When studying for a doctoral degree (PhD), candidates submit a thesis that provides a critical review of the current state of knowledge of the thesis subject as well as the student’s own contributions to the subject. The distinguishing criterion of doctoral graduate research is a significant and original contribution to knowledge.
Once accepted, the candidate presents the thesis orally. This oral exam is open to the public.
Abstract
Telecommunication companies use software with heuristic algorithms to plan their routing. However, with network demands increasing at such a rapid pace, the effectiveness of these heuristics becomes a critical issue. Therefore, our research focuses on designing large-scale optimization models and algorithms for solving provisioning problems in 5G networks. Our works can be categorized into two main topics: provisioning problems at the physical layer and provisioning problems at the logical layer.
The first topic of the thesis focuses on the Routing and Spectrum Assignment (RSA) problem and is structured into three parts. In the first part, we propose a new decomposition exact modeling of the RSA problem, based on a link decomposition, in order to further improve the scalability of previous exact methods. Solution requires a column generation (CG) algorithm, a powerful decomposition technique, to derive proven ε-optimal solutions, with small ε values.
The second part presents a decomposition model that still aimed at maximizing throughput in the RSA problem, but subject to additional interference (also called. Optical Signal-to-Noise Ratio (OSNR)) constraints using the Gaussian Noise (GN) model. It is built upon the link-based decomposition model from the first part. The solution combines a Tabu Search (TS) to handle non-linear components within a Column Generation algorithm.
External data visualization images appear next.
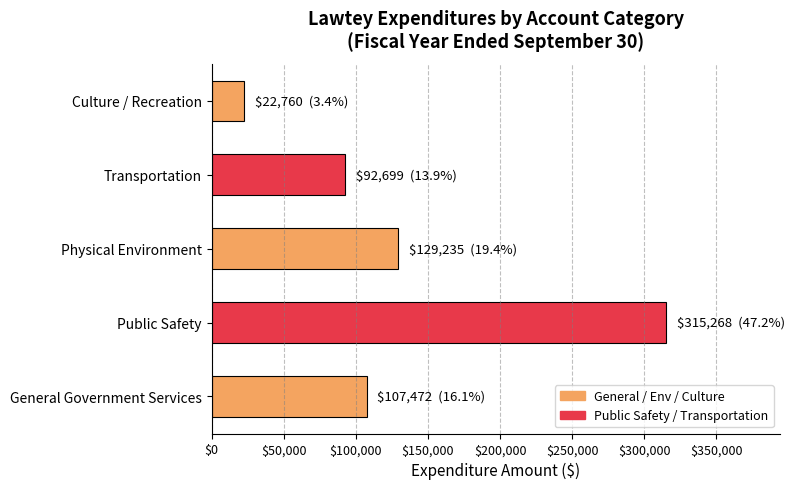

What is the ratio of the value at General Government Services to the value at Culture / Recreation?

4.7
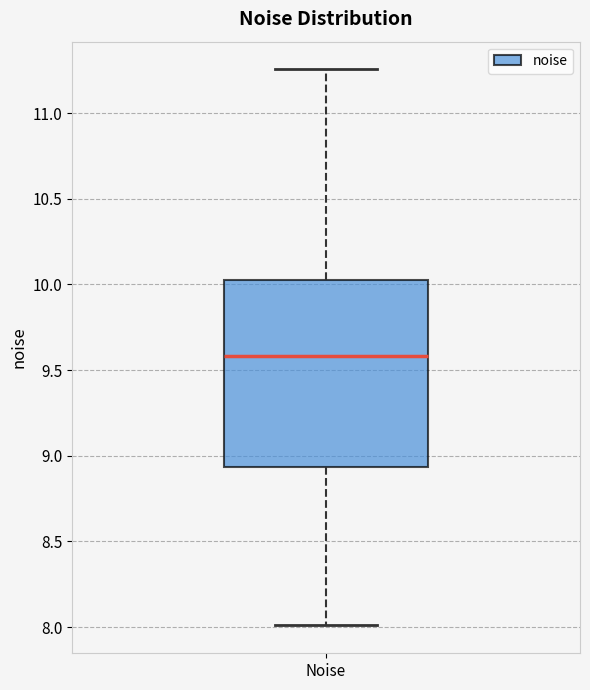

Read this box plot against the y-axis: the position of the median line, the range covered by the box, and the ends of both whiskers. The values are not printed on the chart, so give them approximately, as read against the axis.

median 9.60, box 8.95 to 10.05, whiskers 8.00 to 11.25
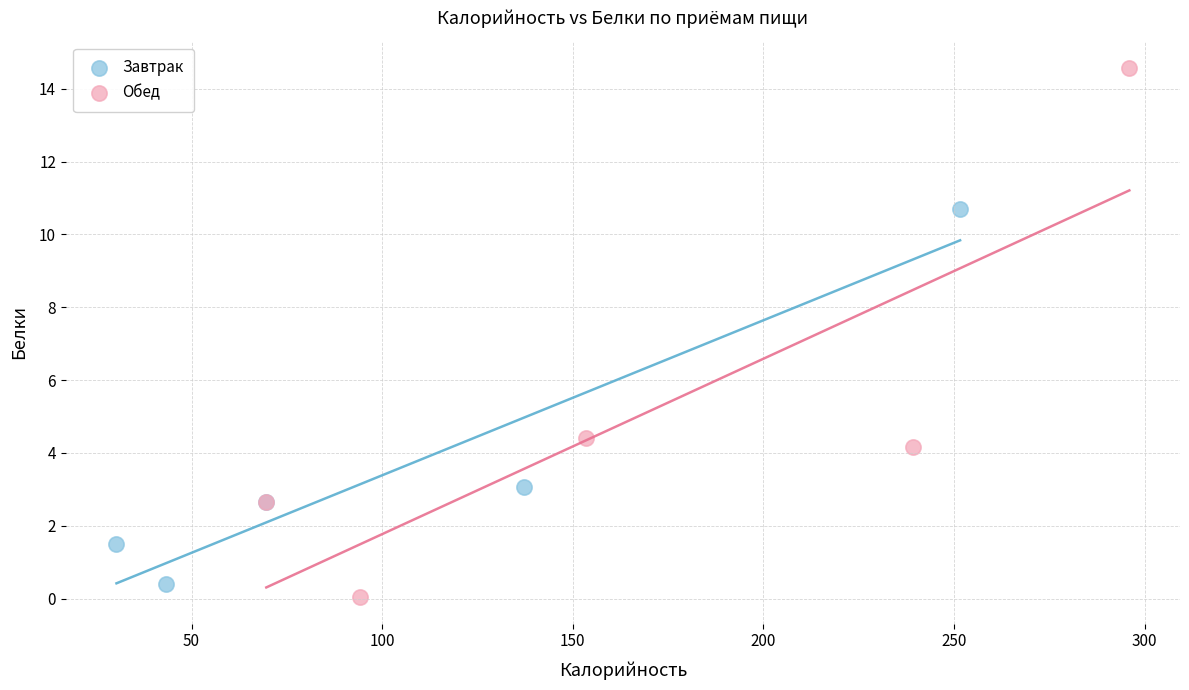

Which series contains the lowest Y value?

Обед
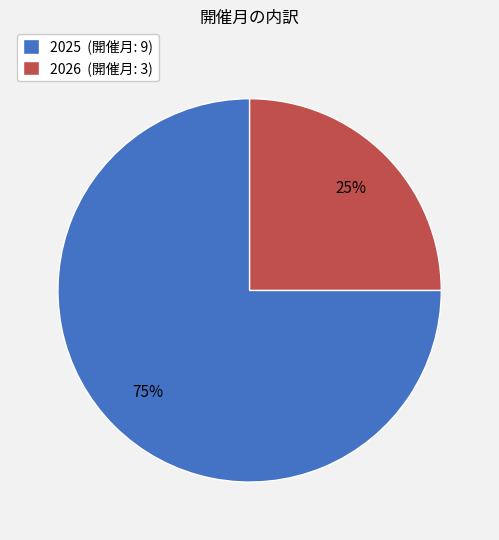

Which slice is the smallest?

2026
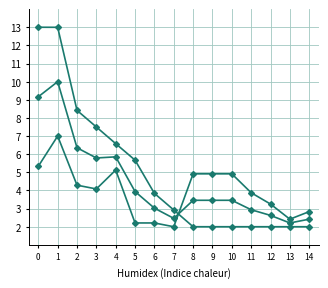

How many lines are shown in the chart?

3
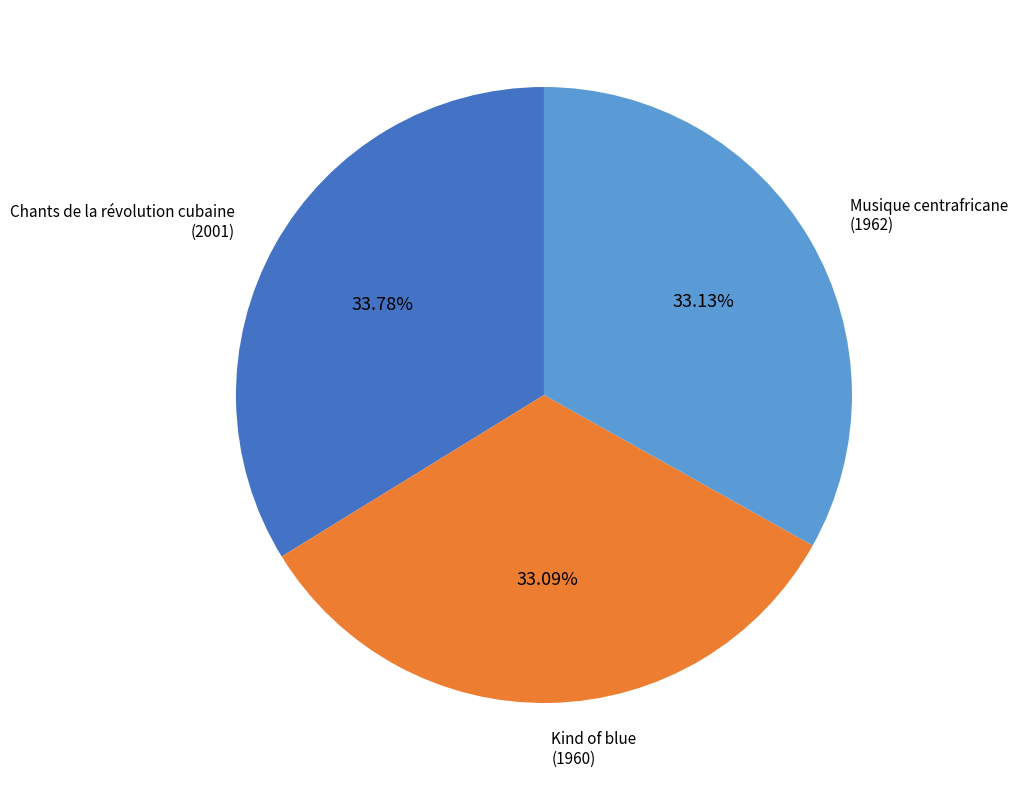

Is it true that Kind of blue is 19% of the pie?

False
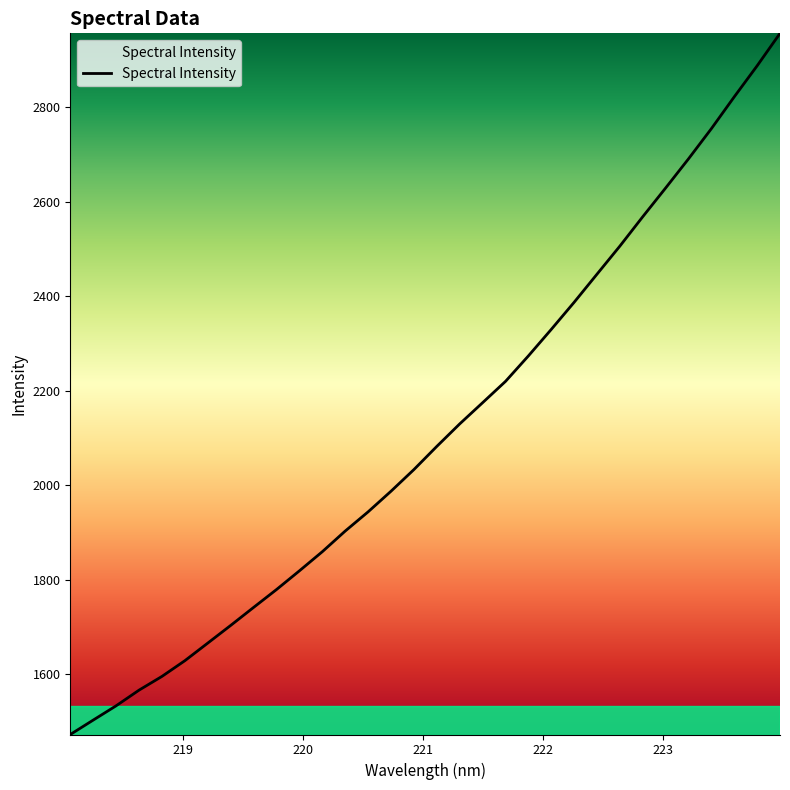

What is the greatest value displayed?

2956.5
In the third part, we address the limitations observed in the second part, specifically the suboptimal solution of subproblems resulting from using TS. To overcome this, we propose a reformulation of the subproblems as Maximum Weight Independent Set (MWIS) problems to more effectively handle the non-linearities, and improve on both the scalability and the accuracy of the solutions.
The second topic addresses the challenge of ensuring protection for Service Function Chaining (SFC) requests in an Open Radio Access Network (O-RAN). We investigate two protection schemes (dedicated vs. shared) and two distinct objective functions (availability vs. latency), which both require handling non-linearities in an efficient manner in order to remain with scalable exact solution schemes.